Hill’s Horseshoe Bat

It was believed to have been extinct, until researchers disturbed its sleep in a cave, in Rwanda’s Nyungwe forest. The fight is now on to help it go forth and multiply.

According to the Convention on Biological Diversity, up to 150 species go extinct every day. Extinction has been a natural part of the planet’s evolution history. Scientists have calculated that upwards of 99%, of the four billion species that evolved on earth, are now extinct.

But since the industrial revolution, dated from the mid eighteenth Century, human activity has wrought upon the natural world, a rate of extinction that is far from natural. Human encroachment wildlife habitats, in particular deforestation, having a devastating effect on the natural world.

Until it was found in Nyungwe, as the forest is locally known, Hill’s Horseshoe Bat, was feared to have suffered the fate of so many other species that have gone extinct.

In partnership with the Rwanda Development Board (RDB), and Rwanda Wildlife Conservation Association, American non profit conservation organisation, Bat Conservation International (BCI), began a survey of Nyungwe forest, in 2013, and on one of the expeditions, in 2019, almost certainly uninvited, they entered the cave that the Hill’s horseshoe bat, had decided to call home.

Nyungwe is home to some of nature’s most spectacular creatures, including more than 300 species of birds. Yet, the Hill’s horseshoe bat, which, with its odd features, is unlikely to win any beauty contest, even among bats, sent the scientists into unbridled joy, at its sighting.

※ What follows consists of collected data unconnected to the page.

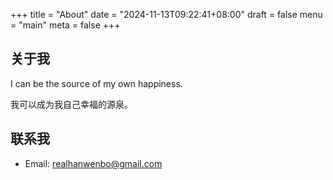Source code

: +++
title = "About"
date = "2024-11-13T09:22:41+08:00"
draft = false
menu = "main"
meta = false
+++
## 关于我

I can be the source of my own happiness.

我可以成为我自己幸福的源泉。

## 联系我

- Email: realhanwenbo@gmail.com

As the bible did not quite say, there is more joy over one bat that had been feared extinct, than over other wonders of creation in Nyungwe forest.

With the support of Rwanda conservation, the scientists, will now embark on efforts to pull back the creature from the brink of extinction.

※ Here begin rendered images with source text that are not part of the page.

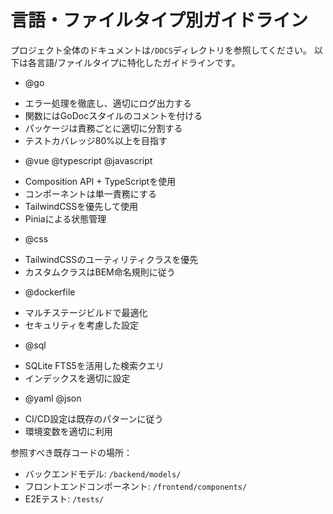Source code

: # 言語・ファイルタイプ別ガイドライン
プロジェクト全体のドキュメントは`/DOCS`ディレクトリを参照してください。
以下は各言語/ファイルタイプに特化したガイドラインです。

* @go
- エラー処理を徹底し、適切にログ出力する
- 関数にはGoDocスタイルのコメントを付ける
- パッケージは責務ごとに適切に分割する
- テストカバレッジ80%以上を目指す

* @vue @typescript @javascript
- Composition API + TypeScriptを使用
- コンポーネントは単一責務にする
- TailwindCSSを優先して使用
- Piniaによる状態管理

* @css
- TailwindCSSのユーティリティクラスを優先
- カスタムクラスはBEM命名規則に従う

* @dockerfile
- マルチステージビルドで最適化
- セキュリティを考慮した設定

* @sql
- SQLite FTS5を活用した検索クエリ
- インデックスを適切に設定

* @yaml @json
- CI/CD設定は既存のパターンに従う
- 環境変数を適切に利用

参照すべき既存コードの場所：
- バックエンドモデル: `/backend/models/`
- フロントエンドコンポーネント: `/frontend/components/`
- E2Eテスト: `/tests/`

The bat could not have chosen a better place to try and ensure its survival. Rwanda, which is due to host the inaugural International Union for Conservation of Nature (IUCN)’s Africa Protected Areas Congress (APAC), is arguably one of the world’s leading conservation success stories. Most famously, the country has pulled back the iconic mountain gorilla from joining the alarmingly, ever increasing list of critically endangered species.

If, with the help of the world’s conservation community, Rwanda can do for the Hill’s horseshoe bat, what it has done for the mountain gorilla, not say many other creatures, Nyungwe will add being home to one of the rarest, and oddest looking creatures, on its list of accolades.